*Task directions*: Among the records below, find the lines with the word "Отрадная" and copy them.
'''
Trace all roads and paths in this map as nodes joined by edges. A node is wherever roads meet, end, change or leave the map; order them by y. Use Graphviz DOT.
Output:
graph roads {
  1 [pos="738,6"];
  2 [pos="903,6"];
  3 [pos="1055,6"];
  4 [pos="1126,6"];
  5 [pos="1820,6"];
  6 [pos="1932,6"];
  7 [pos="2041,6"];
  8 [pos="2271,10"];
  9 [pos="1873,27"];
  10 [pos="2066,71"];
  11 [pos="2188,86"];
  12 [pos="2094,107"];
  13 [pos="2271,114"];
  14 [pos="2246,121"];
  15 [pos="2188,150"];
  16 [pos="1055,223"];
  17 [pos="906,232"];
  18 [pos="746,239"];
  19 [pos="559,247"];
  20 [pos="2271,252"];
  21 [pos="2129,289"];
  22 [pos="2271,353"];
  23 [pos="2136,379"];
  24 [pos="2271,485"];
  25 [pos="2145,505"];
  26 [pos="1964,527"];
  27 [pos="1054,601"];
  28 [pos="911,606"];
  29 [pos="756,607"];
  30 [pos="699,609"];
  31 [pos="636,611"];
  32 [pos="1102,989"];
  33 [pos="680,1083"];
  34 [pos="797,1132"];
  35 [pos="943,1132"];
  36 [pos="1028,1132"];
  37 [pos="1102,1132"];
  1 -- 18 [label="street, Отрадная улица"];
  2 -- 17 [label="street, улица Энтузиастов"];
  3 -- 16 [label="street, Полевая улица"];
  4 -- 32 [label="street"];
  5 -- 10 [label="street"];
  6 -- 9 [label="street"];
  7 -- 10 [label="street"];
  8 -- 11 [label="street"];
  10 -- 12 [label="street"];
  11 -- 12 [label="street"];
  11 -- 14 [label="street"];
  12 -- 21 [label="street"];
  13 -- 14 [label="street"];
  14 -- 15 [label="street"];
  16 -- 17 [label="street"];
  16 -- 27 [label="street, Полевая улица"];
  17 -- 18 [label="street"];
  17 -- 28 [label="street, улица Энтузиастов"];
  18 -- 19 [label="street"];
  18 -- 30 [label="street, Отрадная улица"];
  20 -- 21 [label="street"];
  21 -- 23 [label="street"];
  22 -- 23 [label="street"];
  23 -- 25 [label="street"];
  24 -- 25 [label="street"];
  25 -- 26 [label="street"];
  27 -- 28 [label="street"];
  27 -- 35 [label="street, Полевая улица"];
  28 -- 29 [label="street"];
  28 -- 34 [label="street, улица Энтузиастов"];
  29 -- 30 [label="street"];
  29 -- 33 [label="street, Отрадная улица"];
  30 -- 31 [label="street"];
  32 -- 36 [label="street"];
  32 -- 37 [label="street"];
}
'''
*Response area*:
  1 -- 18 [label="street, Отрадная улица"];
  18 -- 30 [label="street, Отрадная улица"];
  29 -- 33 [label="street, Отрадная улица"];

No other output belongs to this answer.